|From:||Aidan Grey <grey@...>|
|Date:||Friday, October 18, 2002, 20:10|
Heb y Pavel,
(I'm taking Middle Welsh this term, can you tell? ;)
> > If soft mutation looks like this: p,t,c,b,d,g > b,d,g,m,n,ñ (or /N/);
> > And breathed like this: p,t,c,b,d,g > f,/T/,/X/,v,/D/,/G/; m>v; s>sh,
> > What would happen to l and lh (the famous welsh ll)?
> > (soft - from old nasals; breathed from intervocalic position,stop
>clusters, and -s)
>Hmm, if it runs like this, I find it a bit strange (especially the nT >
The /nT/ > /D/ is actually an analogical development. Originally, the
fricatives did not mutate, but eventually the voicing that applied to
unvoiced stops applied to unvoiced fricatives as well. "Ancient scholars"
believe that it was simply voice assimilation that caused the change, so
that's another thought on the matter.
>Based on the rationale alone, I'd suggest _l_ change into respectively
>an unrounded [w] (what's the X-SAMPA?) and _lh_ respectively, and _lh_
>into _l_ and its own geminated form.
>The Noldo in me also whispers something asbout _nl_ > _ll_ or _nn_
>(hmm... a _l_ > _nn_ mutation is piquant!)
Hmm... I don't know how to make this unrounded [w], so that's a strike
against it.

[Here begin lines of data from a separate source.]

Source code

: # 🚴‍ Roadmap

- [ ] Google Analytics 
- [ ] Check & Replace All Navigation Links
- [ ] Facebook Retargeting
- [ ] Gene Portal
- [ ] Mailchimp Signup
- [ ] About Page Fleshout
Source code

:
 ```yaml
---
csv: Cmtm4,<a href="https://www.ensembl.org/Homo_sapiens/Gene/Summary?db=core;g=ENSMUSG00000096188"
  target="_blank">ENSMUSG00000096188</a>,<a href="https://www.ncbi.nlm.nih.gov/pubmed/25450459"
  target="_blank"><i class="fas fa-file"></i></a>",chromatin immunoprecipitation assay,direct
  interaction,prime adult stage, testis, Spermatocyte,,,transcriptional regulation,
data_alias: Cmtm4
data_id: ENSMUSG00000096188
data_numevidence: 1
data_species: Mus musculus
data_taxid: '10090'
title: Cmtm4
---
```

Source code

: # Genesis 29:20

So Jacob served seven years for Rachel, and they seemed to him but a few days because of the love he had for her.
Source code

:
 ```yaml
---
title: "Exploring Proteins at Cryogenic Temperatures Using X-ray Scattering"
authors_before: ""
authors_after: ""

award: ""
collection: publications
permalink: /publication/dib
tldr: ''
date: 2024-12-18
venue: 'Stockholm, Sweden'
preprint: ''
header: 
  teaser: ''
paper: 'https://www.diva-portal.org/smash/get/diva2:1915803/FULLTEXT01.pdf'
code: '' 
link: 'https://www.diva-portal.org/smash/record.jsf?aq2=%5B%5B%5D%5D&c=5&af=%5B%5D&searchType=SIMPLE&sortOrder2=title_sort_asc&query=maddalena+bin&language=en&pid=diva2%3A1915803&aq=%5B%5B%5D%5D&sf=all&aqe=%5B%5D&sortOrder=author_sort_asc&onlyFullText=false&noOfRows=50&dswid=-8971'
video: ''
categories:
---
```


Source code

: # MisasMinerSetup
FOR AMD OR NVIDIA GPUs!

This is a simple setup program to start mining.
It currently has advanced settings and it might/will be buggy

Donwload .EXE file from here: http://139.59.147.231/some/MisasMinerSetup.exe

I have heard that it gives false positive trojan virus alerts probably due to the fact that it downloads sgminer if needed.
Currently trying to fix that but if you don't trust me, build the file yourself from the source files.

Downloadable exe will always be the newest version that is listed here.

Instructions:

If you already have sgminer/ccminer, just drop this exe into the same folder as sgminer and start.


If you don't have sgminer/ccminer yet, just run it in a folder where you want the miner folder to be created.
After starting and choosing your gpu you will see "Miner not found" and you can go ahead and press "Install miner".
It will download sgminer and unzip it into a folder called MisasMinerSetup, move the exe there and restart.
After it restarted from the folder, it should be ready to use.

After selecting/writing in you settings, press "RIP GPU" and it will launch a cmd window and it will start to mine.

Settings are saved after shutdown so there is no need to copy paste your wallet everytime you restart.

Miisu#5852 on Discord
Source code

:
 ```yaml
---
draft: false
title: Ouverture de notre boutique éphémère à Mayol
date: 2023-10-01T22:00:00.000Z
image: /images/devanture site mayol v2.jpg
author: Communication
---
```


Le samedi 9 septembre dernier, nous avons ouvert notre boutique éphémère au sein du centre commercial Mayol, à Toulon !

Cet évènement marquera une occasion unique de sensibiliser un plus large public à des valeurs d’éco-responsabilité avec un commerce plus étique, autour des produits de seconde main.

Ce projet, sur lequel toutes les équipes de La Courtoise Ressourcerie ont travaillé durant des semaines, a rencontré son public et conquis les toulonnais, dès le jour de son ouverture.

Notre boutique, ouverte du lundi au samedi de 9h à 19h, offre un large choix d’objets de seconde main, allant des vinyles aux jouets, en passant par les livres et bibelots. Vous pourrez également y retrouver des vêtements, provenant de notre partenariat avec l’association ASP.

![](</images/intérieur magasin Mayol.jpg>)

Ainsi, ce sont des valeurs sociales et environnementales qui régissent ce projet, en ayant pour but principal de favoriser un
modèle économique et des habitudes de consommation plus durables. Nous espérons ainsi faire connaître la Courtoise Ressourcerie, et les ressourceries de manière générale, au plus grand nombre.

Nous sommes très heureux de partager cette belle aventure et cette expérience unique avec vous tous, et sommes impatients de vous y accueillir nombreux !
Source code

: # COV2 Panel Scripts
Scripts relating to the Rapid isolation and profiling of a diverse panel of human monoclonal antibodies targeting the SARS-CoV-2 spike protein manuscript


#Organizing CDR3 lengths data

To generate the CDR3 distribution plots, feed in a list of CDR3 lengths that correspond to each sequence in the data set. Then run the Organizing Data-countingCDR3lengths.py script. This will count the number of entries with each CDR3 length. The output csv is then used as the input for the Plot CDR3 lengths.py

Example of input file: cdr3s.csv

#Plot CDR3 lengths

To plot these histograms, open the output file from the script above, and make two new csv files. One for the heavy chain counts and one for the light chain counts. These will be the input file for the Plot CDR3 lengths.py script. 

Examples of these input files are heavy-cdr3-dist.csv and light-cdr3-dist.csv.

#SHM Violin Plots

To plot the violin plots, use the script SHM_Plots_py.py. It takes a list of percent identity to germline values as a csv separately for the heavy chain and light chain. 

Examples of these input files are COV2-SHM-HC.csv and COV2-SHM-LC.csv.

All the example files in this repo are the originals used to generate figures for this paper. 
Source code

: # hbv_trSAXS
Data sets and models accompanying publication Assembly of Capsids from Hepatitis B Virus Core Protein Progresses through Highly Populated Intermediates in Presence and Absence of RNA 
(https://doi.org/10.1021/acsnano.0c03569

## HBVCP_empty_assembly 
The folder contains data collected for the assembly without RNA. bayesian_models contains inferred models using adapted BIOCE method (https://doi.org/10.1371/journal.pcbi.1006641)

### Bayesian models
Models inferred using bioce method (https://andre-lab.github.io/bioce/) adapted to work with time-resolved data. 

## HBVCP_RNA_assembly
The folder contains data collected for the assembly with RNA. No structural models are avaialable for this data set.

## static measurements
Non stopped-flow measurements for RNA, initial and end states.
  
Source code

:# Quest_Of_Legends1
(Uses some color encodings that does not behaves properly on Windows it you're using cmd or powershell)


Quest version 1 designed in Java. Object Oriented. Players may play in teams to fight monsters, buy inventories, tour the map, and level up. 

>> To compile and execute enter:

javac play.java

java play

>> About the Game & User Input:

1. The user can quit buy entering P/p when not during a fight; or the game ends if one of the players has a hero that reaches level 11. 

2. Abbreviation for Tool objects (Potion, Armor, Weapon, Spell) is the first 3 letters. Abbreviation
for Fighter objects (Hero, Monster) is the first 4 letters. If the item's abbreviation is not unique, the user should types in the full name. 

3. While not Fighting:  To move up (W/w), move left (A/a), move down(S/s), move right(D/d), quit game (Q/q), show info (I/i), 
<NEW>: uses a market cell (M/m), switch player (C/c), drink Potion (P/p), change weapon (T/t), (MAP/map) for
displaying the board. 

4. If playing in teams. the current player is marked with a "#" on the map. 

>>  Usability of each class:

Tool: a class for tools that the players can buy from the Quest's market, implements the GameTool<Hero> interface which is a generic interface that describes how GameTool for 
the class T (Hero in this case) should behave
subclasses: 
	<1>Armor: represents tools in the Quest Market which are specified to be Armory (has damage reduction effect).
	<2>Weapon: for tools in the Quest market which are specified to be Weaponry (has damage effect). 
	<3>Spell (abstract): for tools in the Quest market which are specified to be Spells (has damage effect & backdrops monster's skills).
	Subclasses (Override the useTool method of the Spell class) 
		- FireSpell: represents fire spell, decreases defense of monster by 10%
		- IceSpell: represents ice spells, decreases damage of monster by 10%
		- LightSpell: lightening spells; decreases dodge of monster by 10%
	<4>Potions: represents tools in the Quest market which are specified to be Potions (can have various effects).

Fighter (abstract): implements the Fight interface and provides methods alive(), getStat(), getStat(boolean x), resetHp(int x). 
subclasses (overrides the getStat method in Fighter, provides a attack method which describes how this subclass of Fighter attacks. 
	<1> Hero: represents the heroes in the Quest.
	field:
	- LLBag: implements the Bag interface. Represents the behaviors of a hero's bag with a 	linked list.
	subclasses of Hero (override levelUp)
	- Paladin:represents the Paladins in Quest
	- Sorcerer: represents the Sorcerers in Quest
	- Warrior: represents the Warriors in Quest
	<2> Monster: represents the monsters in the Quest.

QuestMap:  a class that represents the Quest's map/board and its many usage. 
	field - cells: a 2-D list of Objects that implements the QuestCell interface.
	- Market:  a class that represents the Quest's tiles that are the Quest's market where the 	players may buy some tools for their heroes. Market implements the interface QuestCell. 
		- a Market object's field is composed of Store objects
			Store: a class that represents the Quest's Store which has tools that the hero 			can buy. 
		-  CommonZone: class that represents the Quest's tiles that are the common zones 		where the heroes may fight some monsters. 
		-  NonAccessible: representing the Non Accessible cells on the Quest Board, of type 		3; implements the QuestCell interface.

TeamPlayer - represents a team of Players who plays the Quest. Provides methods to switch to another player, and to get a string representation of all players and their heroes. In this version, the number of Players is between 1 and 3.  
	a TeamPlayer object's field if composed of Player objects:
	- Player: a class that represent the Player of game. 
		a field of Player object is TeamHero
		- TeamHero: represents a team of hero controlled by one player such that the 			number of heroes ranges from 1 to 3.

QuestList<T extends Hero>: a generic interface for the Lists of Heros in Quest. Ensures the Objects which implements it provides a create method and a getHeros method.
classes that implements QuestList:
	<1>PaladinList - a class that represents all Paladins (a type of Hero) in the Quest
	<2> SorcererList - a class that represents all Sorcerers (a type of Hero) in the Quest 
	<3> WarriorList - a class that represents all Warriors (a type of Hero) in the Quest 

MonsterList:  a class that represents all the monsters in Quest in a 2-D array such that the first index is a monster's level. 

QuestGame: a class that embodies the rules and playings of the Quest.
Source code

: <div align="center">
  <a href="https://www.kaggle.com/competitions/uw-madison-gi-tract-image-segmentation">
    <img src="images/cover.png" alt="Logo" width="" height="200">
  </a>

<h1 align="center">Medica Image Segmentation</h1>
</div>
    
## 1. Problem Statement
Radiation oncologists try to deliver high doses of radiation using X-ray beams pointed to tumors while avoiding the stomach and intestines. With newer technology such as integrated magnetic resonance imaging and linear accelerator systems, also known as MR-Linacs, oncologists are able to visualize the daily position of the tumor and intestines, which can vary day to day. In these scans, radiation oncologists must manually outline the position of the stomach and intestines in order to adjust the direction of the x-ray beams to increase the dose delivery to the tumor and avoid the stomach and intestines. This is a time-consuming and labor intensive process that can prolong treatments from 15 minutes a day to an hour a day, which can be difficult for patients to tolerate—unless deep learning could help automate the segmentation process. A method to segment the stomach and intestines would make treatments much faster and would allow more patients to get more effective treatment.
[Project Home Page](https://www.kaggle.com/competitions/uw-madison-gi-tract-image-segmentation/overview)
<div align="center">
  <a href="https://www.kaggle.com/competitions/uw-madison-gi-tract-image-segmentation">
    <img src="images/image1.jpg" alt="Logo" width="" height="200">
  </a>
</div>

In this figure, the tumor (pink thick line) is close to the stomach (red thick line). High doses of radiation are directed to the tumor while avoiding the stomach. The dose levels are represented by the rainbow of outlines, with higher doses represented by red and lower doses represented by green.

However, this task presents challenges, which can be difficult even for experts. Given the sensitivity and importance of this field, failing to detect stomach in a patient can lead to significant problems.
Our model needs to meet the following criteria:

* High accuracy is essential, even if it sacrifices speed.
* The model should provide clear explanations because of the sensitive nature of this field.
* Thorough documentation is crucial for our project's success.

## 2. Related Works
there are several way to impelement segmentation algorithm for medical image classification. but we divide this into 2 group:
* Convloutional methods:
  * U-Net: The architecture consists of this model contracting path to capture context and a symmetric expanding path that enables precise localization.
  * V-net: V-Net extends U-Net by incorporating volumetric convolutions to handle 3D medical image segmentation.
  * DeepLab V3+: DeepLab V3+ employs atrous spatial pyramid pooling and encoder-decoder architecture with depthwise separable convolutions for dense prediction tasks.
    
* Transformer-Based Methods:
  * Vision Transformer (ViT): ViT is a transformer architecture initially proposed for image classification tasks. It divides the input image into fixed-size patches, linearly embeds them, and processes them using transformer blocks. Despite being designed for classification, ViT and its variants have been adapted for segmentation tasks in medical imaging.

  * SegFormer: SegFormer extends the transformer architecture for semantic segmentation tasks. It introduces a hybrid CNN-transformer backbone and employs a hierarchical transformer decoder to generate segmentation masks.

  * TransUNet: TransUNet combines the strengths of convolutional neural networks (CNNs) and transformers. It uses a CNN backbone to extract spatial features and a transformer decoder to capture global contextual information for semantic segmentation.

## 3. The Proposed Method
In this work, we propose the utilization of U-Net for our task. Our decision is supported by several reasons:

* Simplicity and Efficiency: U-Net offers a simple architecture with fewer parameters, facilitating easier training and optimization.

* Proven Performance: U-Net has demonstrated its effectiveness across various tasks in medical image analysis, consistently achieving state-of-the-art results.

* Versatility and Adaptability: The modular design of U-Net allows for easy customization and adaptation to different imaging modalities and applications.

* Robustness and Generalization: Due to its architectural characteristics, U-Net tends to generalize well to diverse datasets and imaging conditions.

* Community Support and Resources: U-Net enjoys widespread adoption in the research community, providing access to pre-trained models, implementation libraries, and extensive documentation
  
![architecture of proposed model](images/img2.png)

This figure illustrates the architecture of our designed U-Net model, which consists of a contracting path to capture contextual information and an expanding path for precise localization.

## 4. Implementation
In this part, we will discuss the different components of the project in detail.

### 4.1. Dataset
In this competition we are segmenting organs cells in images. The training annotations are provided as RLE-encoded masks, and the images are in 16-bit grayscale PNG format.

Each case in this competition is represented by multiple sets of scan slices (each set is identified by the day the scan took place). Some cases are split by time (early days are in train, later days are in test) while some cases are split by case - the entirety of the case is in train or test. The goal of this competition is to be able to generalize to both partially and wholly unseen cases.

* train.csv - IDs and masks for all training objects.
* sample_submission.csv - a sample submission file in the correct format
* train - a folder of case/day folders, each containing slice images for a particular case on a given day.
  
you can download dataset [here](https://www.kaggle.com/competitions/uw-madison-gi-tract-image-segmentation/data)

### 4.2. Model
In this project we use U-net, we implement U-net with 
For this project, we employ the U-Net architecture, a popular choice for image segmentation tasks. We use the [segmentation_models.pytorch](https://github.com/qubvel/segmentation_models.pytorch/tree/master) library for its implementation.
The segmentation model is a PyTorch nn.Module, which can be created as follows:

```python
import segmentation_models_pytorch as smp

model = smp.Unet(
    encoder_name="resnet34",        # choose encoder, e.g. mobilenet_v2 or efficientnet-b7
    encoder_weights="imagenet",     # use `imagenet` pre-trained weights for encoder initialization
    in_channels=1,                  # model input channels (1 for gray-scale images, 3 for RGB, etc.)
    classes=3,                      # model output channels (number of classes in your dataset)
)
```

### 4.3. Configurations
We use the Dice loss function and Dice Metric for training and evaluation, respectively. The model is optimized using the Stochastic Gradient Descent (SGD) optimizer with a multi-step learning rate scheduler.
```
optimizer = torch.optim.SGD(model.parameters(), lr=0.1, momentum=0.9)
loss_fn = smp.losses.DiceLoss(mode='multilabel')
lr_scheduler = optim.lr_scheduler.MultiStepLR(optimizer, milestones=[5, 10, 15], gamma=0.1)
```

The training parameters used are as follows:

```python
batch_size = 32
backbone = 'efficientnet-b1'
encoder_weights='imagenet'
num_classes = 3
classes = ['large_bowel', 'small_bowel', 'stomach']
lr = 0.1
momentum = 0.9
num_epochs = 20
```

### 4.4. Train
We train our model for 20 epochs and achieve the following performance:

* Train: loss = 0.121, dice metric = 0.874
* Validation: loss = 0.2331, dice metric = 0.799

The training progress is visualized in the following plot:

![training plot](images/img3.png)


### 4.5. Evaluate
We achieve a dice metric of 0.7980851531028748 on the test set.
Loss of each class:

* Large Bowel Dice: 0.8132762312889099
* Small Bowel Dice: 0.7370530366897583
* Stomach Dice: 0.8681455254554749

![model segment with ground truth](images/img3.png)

Also [r] vocalizes frequently [ar > aa] , and I don't want to
add another liquid vocalizing (particularly because the name of the lang
would become Taan or Tauren, which sound great, but just aren't *right* - I
hope you understand what I mean).
On the other hand, the Noldo in me likes the l>n change too, but I think
levelling would return it to [l] or remove the [l] altogether. For example,
_emeth_ 'shrine' < nemeton, where the [n-] was interpreted as part of the
article (i, in before vowels).
What I'm going to go with is this:
l > soft: no change, breathed: lh
lh > soft: l, breathed: no change
Thanks for the help Pavel.
By the way, I have an interesting idea that you might appreciate: French
is, of course, the language of love, and German the language of Psychiatry.
Similar categorization for other langs exist, but here's my suggestion for
Welsh: it's the lang of adventure and fantasy. I mean, every significant
fantasy novel with a lang is either blatantly ripped off from Welsh
(Jordan's Wheel of Time series) or greatly inspired by it (Sindarin).